DOHA, Qatar — The global economic crisis is set to plunge a Middle East already reeling from war and extremism into further chaos, the ruler of Qatar warned other national leaders and diplomats Monday at the annual Arab League summit.
Sheik Hamad ibn Khalifa al Thani, the emir of the tiny but increasingly influential kingdom of Qatar, brushed aside persisting squabbles among Arab states to warn that the world economic crisis would strike a hard blow to the Middle East.
“Our Arab world was among the most vulnerable regions in the world to be affected by the storm,” Khalifa told the dignitaries assembled in the capital of his oil-and-natural-gas-rich Persian Gulf peninsula nation.
“The impact of this problem of lack of confidence has affected the Arab world more than others,” he said. “Given its location and resources, its issues and problems and its previous and subsequent conditions, the Arab world is in the direction of the wind and the eye of the storm.”

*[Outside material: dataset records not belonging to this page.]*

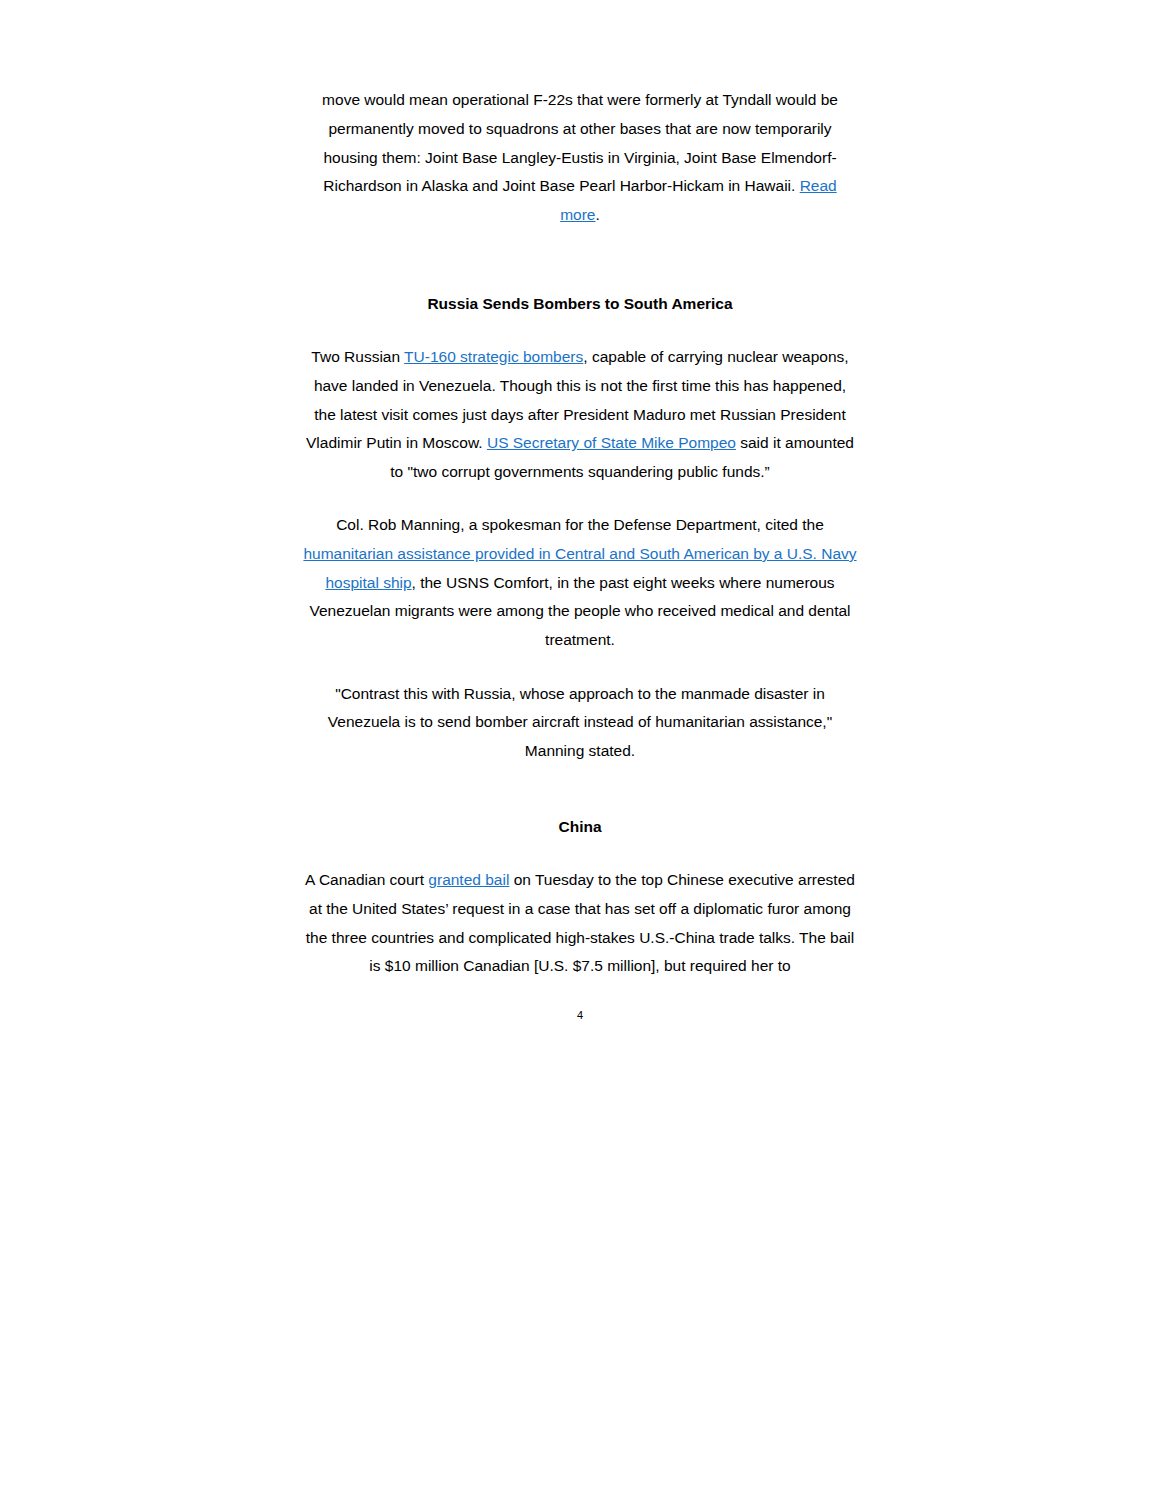move would mean operational F-22s that were formerly at Tyndall would be permanently moved to squadrons at other bases that are now temporarily housing them: Joint Base Langley-Eustis in Virginia, Joint Base Elmendorf-Richardson in Alaska and Joint Base Pearl Harbor-Hickam in Hawaii. Read more.
Russia Sends Bombers to South America
Two Russian TU-160 strategic bombers, capable of carrying nuclear weapons, have landed in Venezuela. Though this is not the first time this has happened, the latest visit comes just days after President Maduro met Russian President Vladimir Putin in Moscow. US Secretary of State Mike Pompeo said it amounted to "two corrupt governments squandering public funds.”
Col. Rob Manning, a spokesman for the Defense Department, cited the humanitarian assistance provided in Central and South American by a U.S. Navy hospital ship, the USNS Comfort, in the past eight weeks where numerous Venezuelan migrants were among the people who received medical and dental treatment.
"Contrast this with Russia, whose approach to the manmade disaster in Venezuela is to send bomber aircraft instead of humanitarian assistance," Manning stated.
China
A Canadian court granted bail on Tuesday to the top Chinese executive arrested at the United States’ request in a case that has set off a diplomatic furor among the three countries and complicated high-stakes U.S.-China trade talks. The bail is $10 million Canadian [U.S. $7.5 million], but required her to
4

Economic gloom overshadowed the summit, often a pageant of decorum and flowery rhetoric where substantive issues are superseded by petty rivalries among Arab states.

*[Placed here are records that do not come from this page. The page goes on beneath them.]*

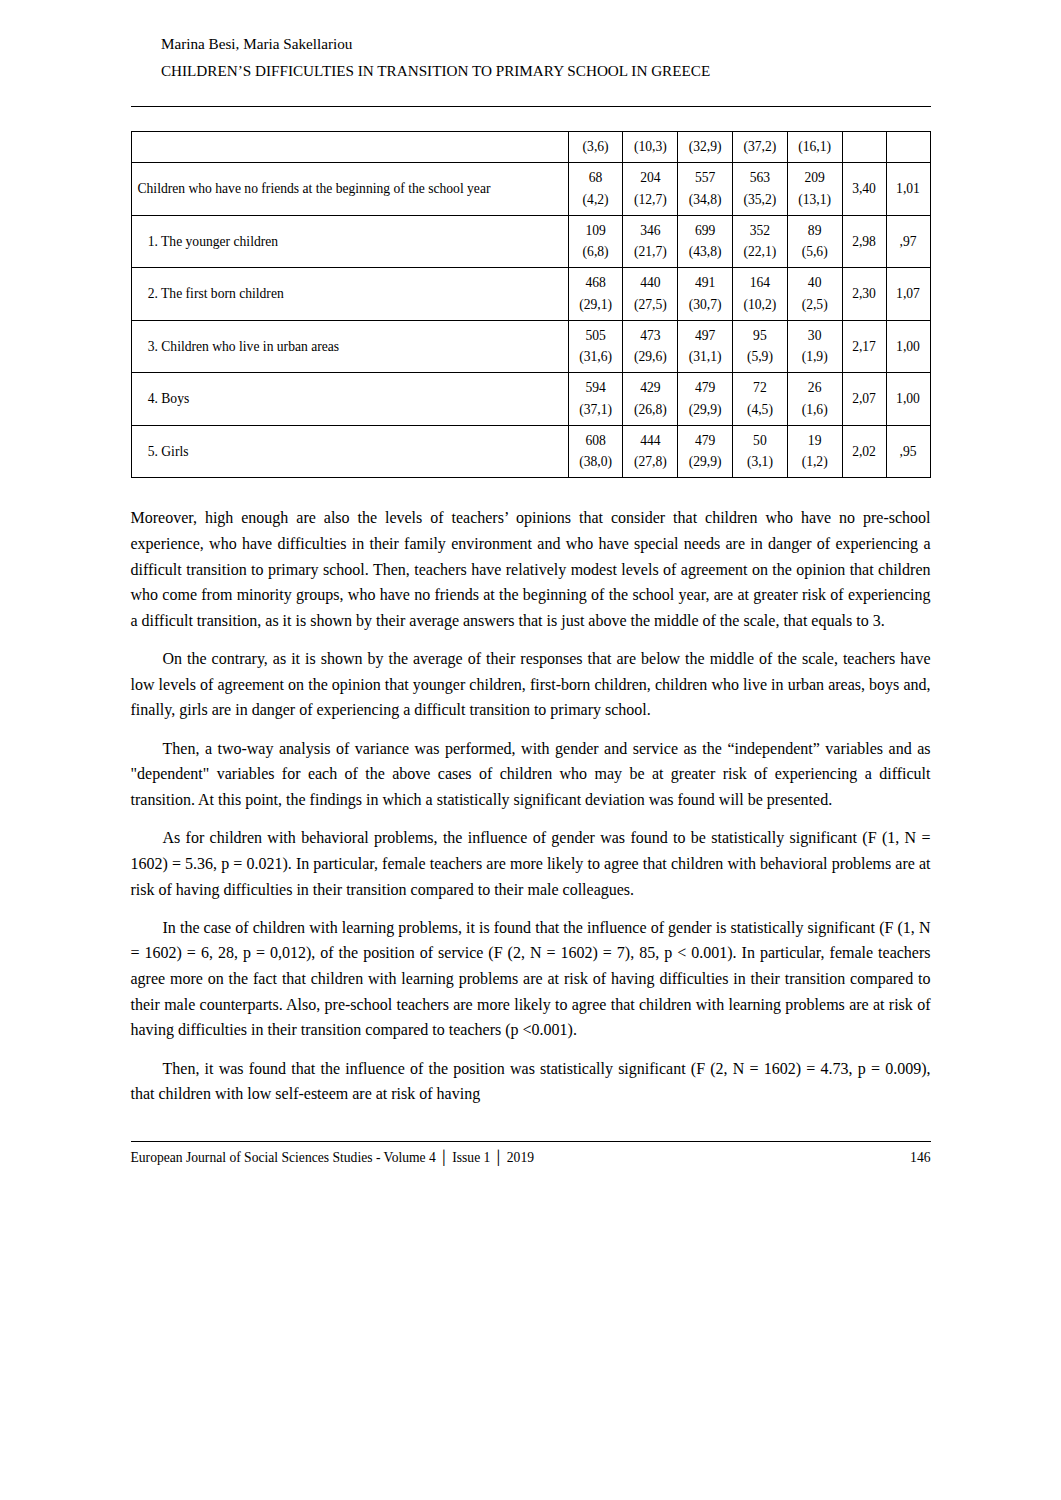Marina Besi, Maria Sakellariou
Children’s Difficulties in Transition to Primary School in Greece
| | (3,6) | (10,3) | (32,9) | (37,2) | (16,1) | | |
| Children who have no friends at the beginning of the school year | 68 (4,2) | 204 (12,7) | 557 (34,8) | 563 (35,2) | 209 (13,1) | 3,40 | 1,01 |
| 1. The younger children | 109 (6,8) | 346 (21,7) | 699 (43,8) | 352 (22,1) | 89 (5,6) | 2,98 | ,97 |
| 2. The first born children | 468 (29,1) | 440 (27,5) | 491 (30,7) | 164 (10,2) | 40 (2,5) | 2,30 | 1,07 |
| 3. Children who live in urban areas | 505 (31,6) | 473 (29,6) | 497 (31,1) | 95 (5,9) | 30 (1,9) | 2,17 | 1,00 |
| 4. Boys | 594 (37,1) | 429 (26,8) | 479 (29,9) | 72 (4,5) | 26 (1,6) | 2,07 | 1,00 |
| 5. Girls | 608 (38,0) | 444 (27,8) | 479 (29,9) | 50 (3,1) | 19 (1,2) | 2,02 | ,95 |
Moreover, high enough are also the levels of teachers’ opinions that consider that children who have no pre-school experience, who have difficulties in their family environment and who have special needs are in danger of experiencing a difficult transition to primary school. Then, teachers have relatively modest levels of agreement on the opinion that children who come from minority groups, who have no friends at the beginning of the school year, are at greater risk of experiencing a difficult transition, as it is shown by their average answers that is just above the middle of the scale, that equals to 3.
On the contrary, as it is shown by the average of their responses that are below the middle of the scale, teachers have low levels of agreement on the opinion that younger children, first-born children, children who live in urban areas, boys and, finally, girls are in danger of experiencing a difficult transition to primary school.
Then, a two-way analysis of variance was performed, with gender and service as the “independent” variables and as "dependent" variables for each of the above cases of children who may be at greater risk of experiencing a difficult transition. At this point, the findings in which a statistically significant deviation was found will be presented.
As for children with behavioral problems, the influence of gender was found to be statistically significant (F (1, N = 1602) = 5.36, p = 0.021). In particular, female teachers are more likely to agree that children with behavioral problems are at risk of having difficulties in their transition compared to their male colleagues.
In the case of children with learning problems, it is found that the influence of gender is statistically significant (F (1, N = 1602) = 6, 28, p = 0,012), of the position of service (F (2, N = 1602) = 7), 85, p < 0.001). In particular, female teachers agree more on the fact that children with learning problems are at risk of having difficulties in their transition compared to their male counterparts. Also, pre-school teachers are more likely to agree that children with learning problems are at risk of having difficulties in their transition compared to teachers (p <0.001).
Then, it was found that the influence of the position was statistically significant (F (2, N = 1602) = 4.73, p = 0.009), that children with low self-esteem are at risk of having
European Journal of Social Sciences Studies - Volume 4 │ Issue 1 │ 2019 146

Arab leaders called upon Israel to accept a 2002 Saudi peace initiative offering the Jewish state formal diplomatic recognition in exchange for establishing an independent Palestinian state.
“The peace initiative being proposed today will not be on offer for a long time,” they said in a statement. “Arab commitment to this initiative is dependent on Israeli acceptance.”
Arab leaders also voiced support for Sudanese President Omar Hassan Ahmed Bashir, who attended the summit in defiance of an International Criminal Court warrant for his arrest on charges related to the counterinsurgency in the Darfur region.
The summit has been replete with the side dramas that characterize most gatherings of Arab leaders.
Egyptian President Hosni Mubarak skipped the summit, apparently upset that Qatar has been stealing the diplomatic limelight.
Jordanian King Abdullah II left early, reportedly because he was received at the airport by a member of the Qatari royal family instead of the emir.
Libyan leader Moammar Khadafy stormed out of a session after calling Saudi King Abdullah a dupe of Britain and the United States.
Amid the recriminations, the summit ended Monday, a day earlier than scheduled.